**Data supplied:**

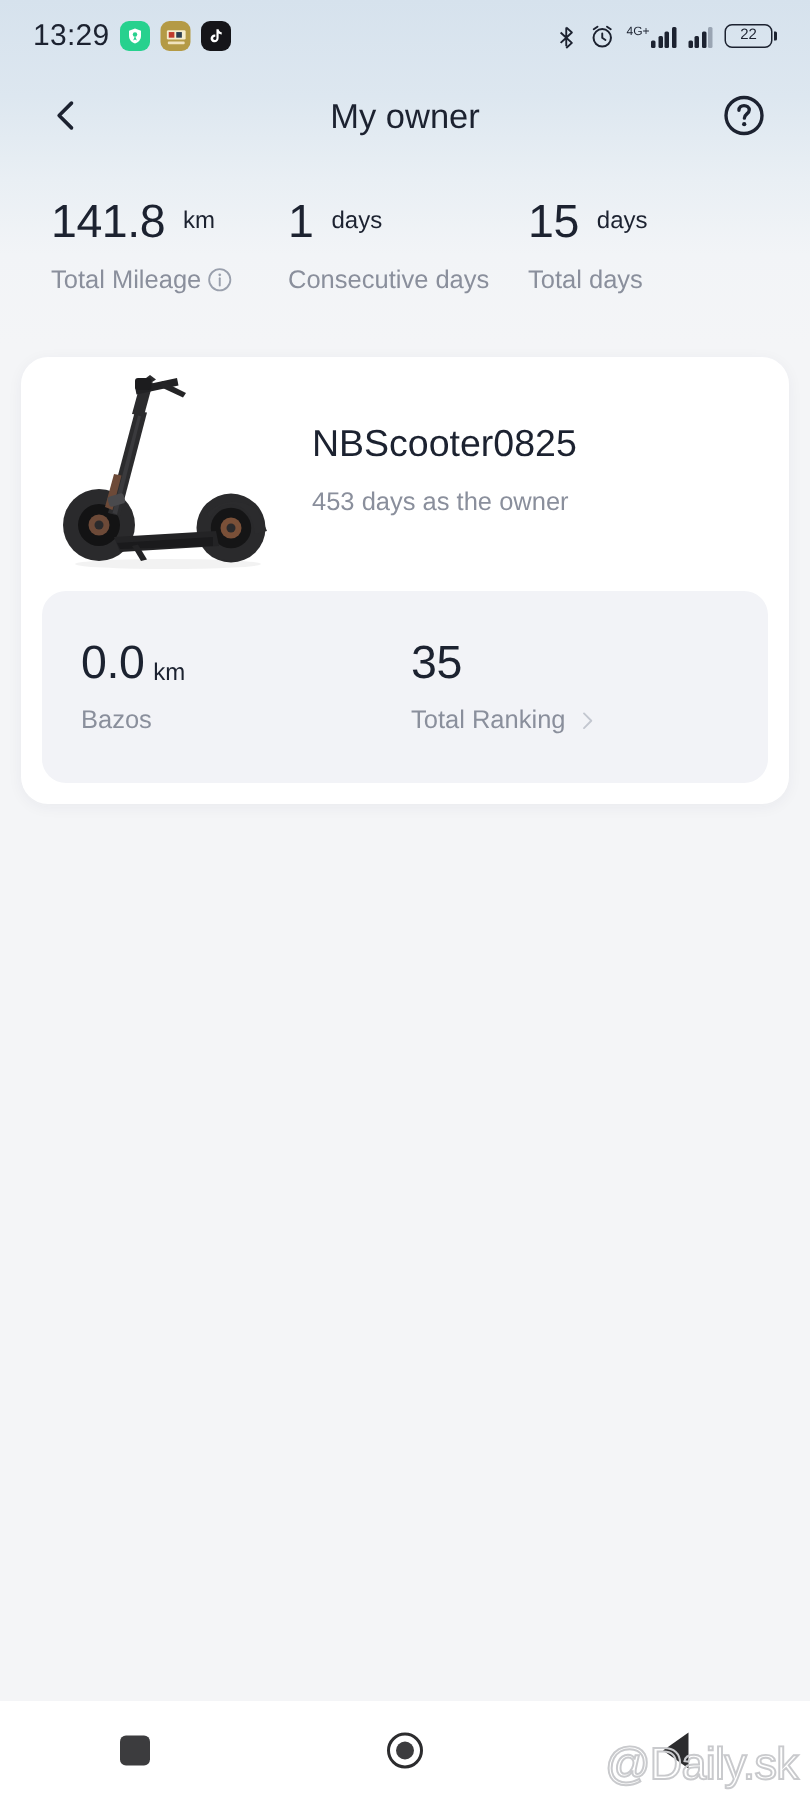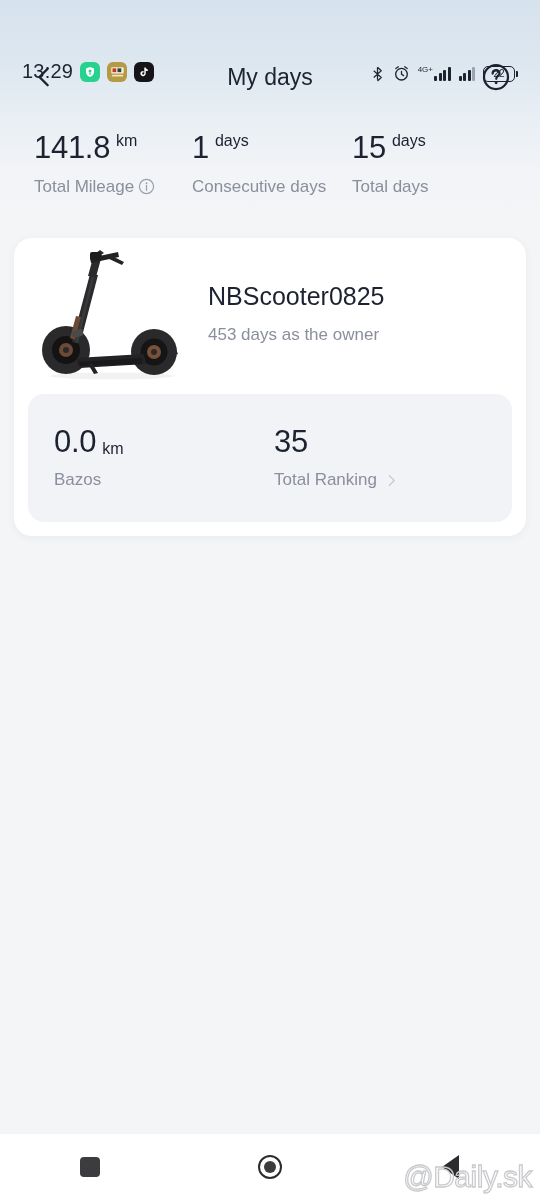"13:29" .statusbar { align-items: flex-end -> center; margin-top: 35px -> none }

* * *

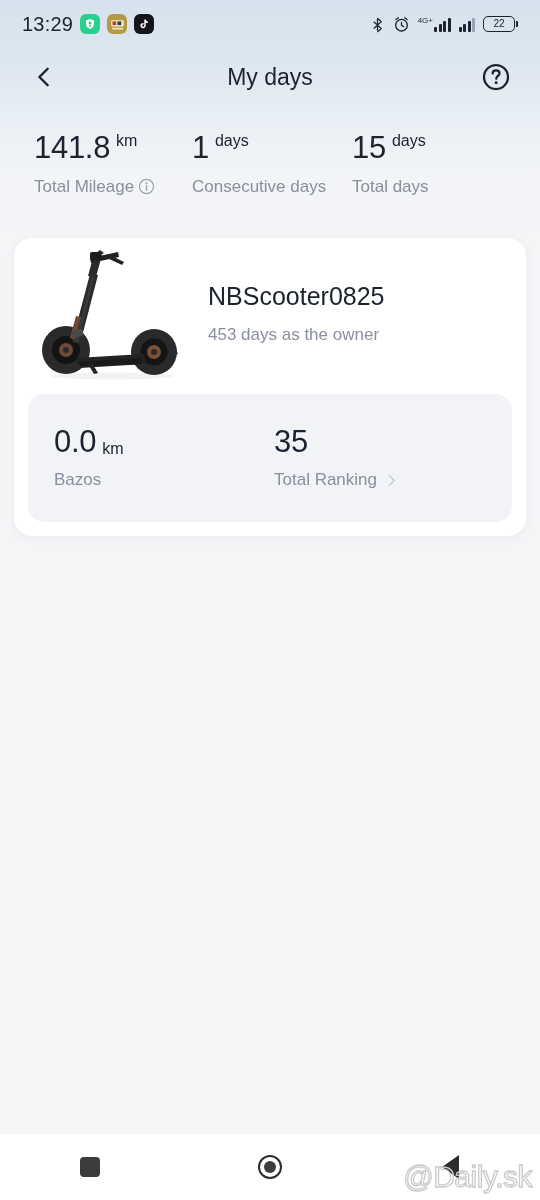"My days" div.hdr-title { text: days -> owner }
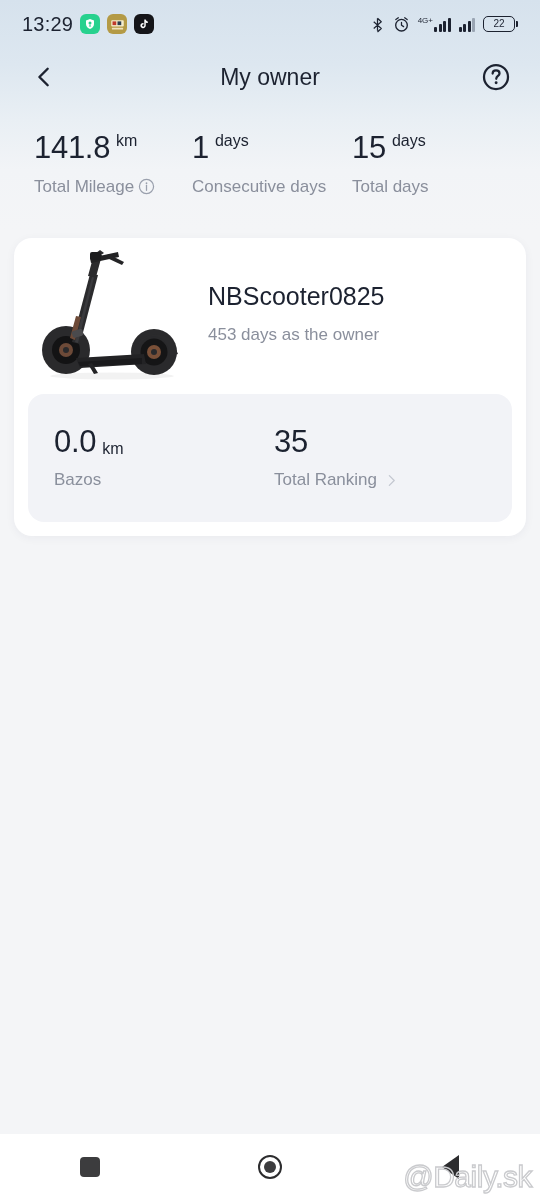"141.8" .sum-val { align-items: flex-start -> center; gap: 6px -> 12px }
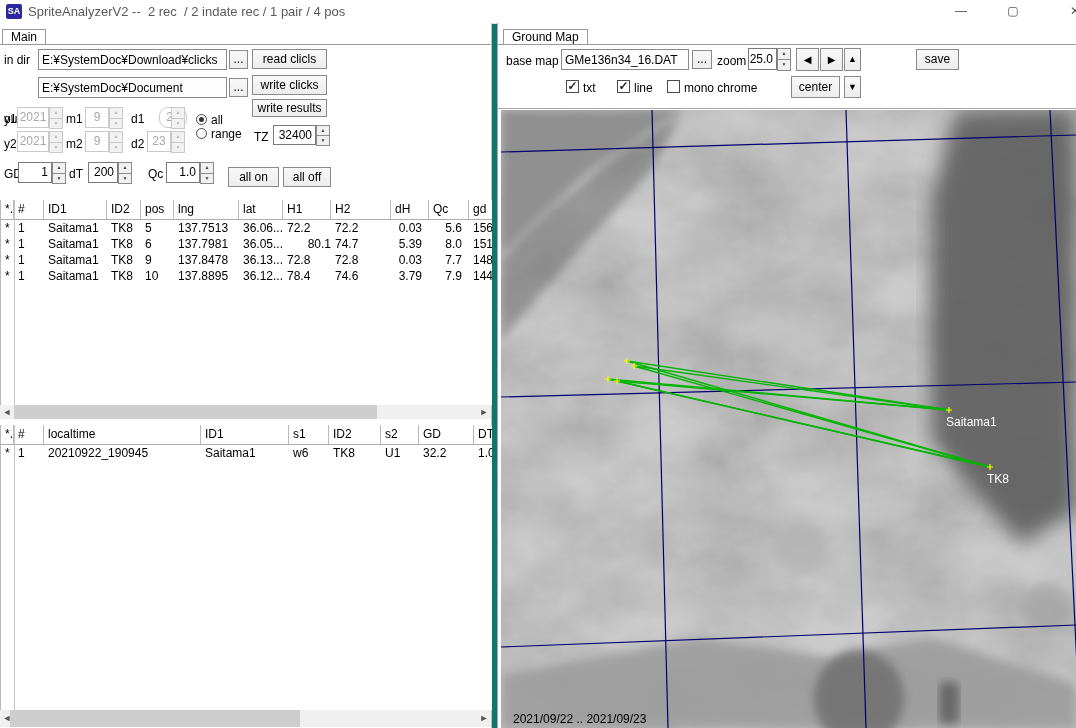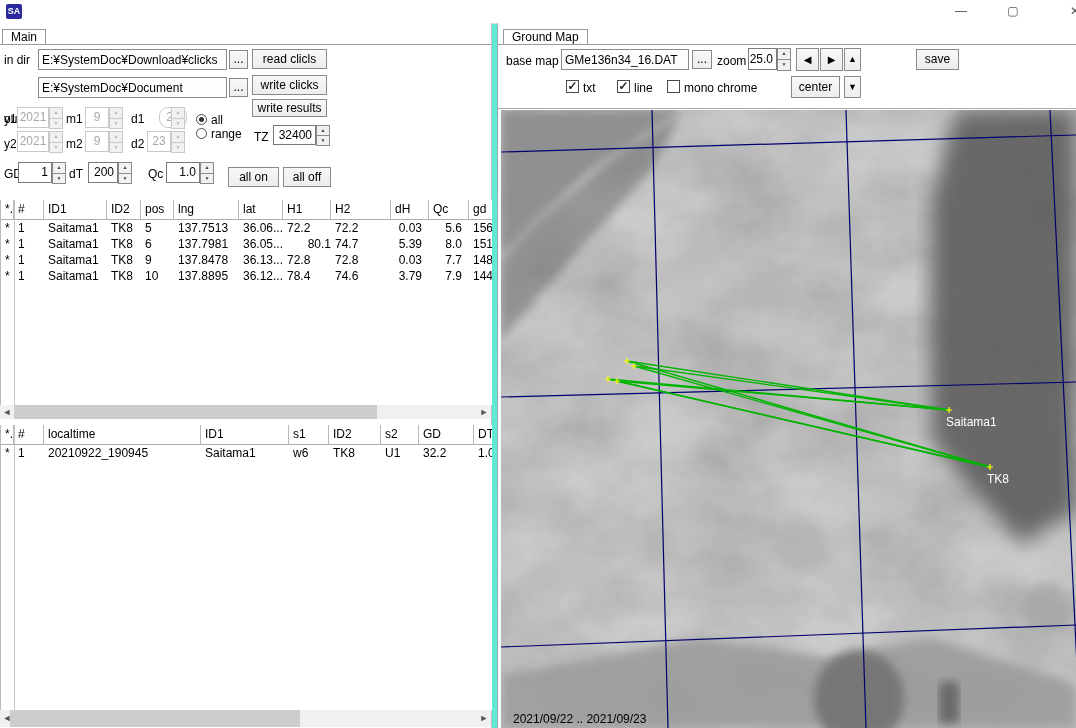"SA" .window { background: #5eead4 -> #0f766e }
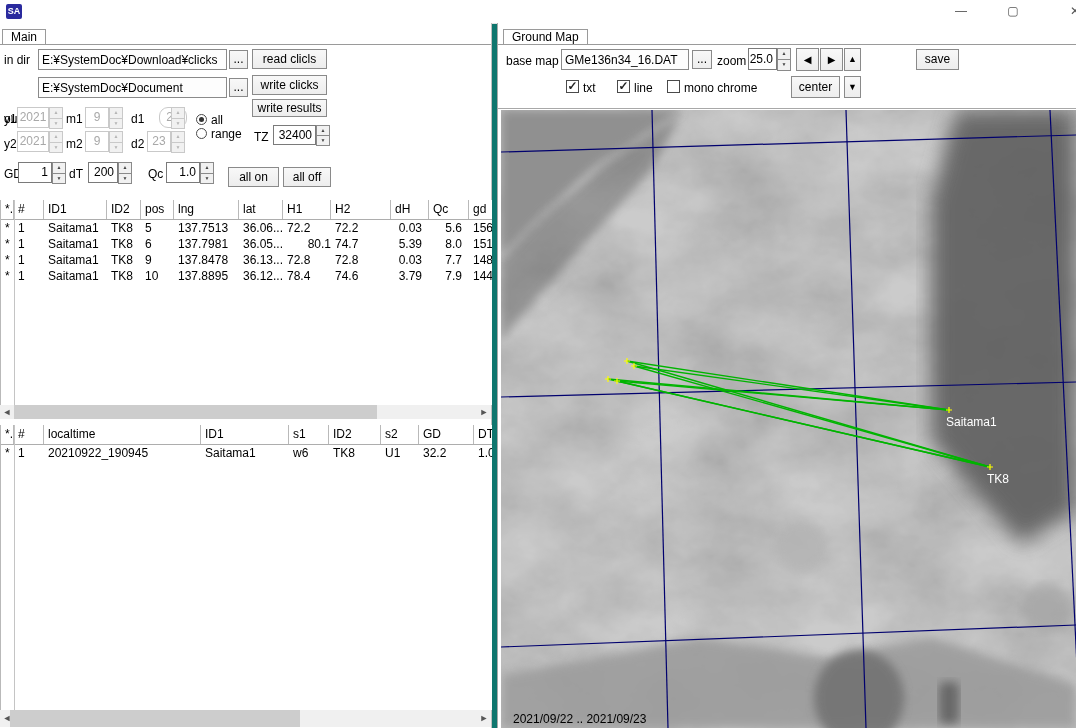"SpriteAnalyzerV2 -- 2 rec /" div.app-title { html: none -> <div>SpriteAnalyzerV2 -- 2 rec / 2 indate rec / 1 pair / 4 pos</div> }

**Work to complete:**
Return only the part above that opens with the line containing "text: days ->" and closes with the line containing "html: none ->", exactly and with both ends, skipping the pictures.

**Output for this exercise:**
"My days" div.hdr-title { text: days -> owner }
"141.8" .sum-val { align-items: flex-start -> center; gap: 6px -> 12px }
"SA" .window { background: #5eead4 -> #0f766e }
"SpriteAnalyzerV2 -- 2 rec /" div.app-title { html: none -> <div>SpriteAnalyzerV2 -- 2 rec / 2 indate rec / 1 pair / 4 pos</div> }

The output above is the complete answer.